# Source extract:
Is the sisterhood a small business myth?

- January 24, 2021 4 MIN READ

In one of the great music collaborations of the 90s. The Eurhythmics and Aretha Franklin teamed up to belt out the sisterhood anthem ‘Sisters Are Doin It For Themselves’. Women championing other women. What’s not to like about that?

More and more Aussie women are ‘standin’ on their own two feet’. They’re working around families, leaving corporate life, tired of the glass ceiling and the tokenistic hat tip to diversity and inclusion, and eager to march to the beat of their own drum. Over a third of all businesses in Australia are run by women and women focused Facebook groups, retreats, events, and resources are growing not dissipating.  And the underlying message is ‘us women should stick together’. 

I’m a member of a lot of women in business groups especially Facebook groups where we are encouraged to support, lift and encourage each other. These are places where the underlying message is collaboration not competition. I’ve meet some incredible, ass kicking women in business through these groups and done a lot business. But they’re not always the safe spaces the sisterhood would have us believe – I’ve witnessed a lot of nastiness. While it is easy to paint these displays of nasty behaviour with the brush of ‘see how mean women can be’, I know men can be equally horrible to each other. I wonder if this sisterhood is an unbreakable bond between women, or is it only held together because all we have in common is we’re women and just because we are women in business, does that mean we all have to be best friends and sing kumbaya? 

I wanted to see what other women thought, so I asked women I’ve meet through my business journey what they think. 

Lisa Cox is a media professional and disability advocate has experienced the positive and negative sides of the sisterhood in business. “While often it’s other women who best appreciate the challenges and will be the first to lift you up and show their support, it can also be other women who are the first to drive a knife in or cut you down. I thought childish bullying ended in school but I’m afraid this has not been the case,” she said.

beinc.’s CEO Hayley Birtles-Eades doesn’t factor the sisterhood when looking for support, connection and community in business. She hasn’t found it a huge thing for her. “I’m more excited about humans in business. For me it makes no difference if you’re a man or a woman. Everybody should supported based on their ability and situation. No one should simply say I support you more because you’re a woman or I support you more because you’re a man. I look forward to the days where people are genuinely talking about “humanhood”,” she said.

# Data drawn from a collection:
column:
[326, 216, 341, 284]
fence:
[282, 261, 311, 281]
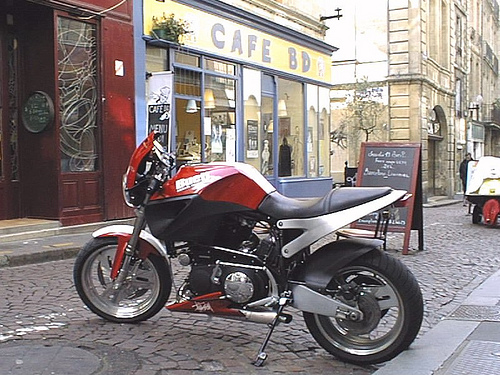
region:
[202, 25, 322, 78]
the sign says cafe bd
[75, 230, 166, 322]
front wheel of motorcycle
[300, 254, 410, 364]
back wheel of motorcycle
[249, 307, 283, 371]
kickstand of the motorcycle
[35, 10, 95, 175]
glass in the door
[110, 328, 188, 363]
bricks on the ground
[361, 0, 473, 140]
ladder on the building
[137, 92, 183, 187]
handlebars of the motorcycle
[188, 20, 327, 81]
sign for the cafe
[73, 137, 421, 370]
a motorcycle in the foreground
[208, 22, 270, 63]
the word CAFE in capital letter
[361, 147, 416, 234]
the menu of the Cafe BD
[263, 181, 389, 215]
the seat of the motorcycle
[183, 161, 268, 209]
the gas tank of the motorcycle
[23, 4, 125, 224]
this house is brown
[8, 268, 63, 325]
a cobblestone street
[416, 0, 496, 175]
the facade of an old building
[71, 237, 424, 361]
the tires of the motorcycle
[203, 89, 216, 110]
looks like a yellow lamp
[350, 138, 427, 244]
chalkboard easel sign outside restaurant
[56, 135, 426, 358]
motorcycle is parked in the street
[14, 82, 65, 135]
sign hung on a wall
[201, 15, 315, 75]
restaurant name above the glass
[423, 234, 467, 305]
cobblestone street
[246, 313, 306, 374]
motorcycle is leaning on the kick stand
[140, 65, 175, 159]
banner hanging on the wall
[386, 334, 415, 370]
tire is leaning against the curb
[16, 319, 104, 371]
manhole in the street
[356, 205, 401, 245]
chair by the sign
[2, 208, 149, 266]
gray colored concrete sidewalk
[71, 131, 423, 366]
a red and black sidewalk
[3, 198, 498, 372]
a cobblestone roadway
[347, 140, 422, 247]
a red and black sandwich sign with white writing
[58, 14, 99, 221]
a door with decorative glass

# Things to do:
(a) Write out the passage of the article on the sisterhood in small business from "- January 24, 2021" through "like about that?".
(b) List the women-focused resources and gatherings that the article on the sisterhood in small business says are growing.
The records are separate material and have no connection to the article on the sisterhood in small business.

# Answers to the exercise:
(a)
- January 24, 2021 4 MIN READ

In one of the great music collaborations of the 90s. The Eurhythmics and Aretha Franklin teamed up to belt out the sisterhood anthem ‘Sisters Are Doin It For Themselves’. Women championing other women. What’s not to like about that?

(b)
Facebook groups
retreats
events
resources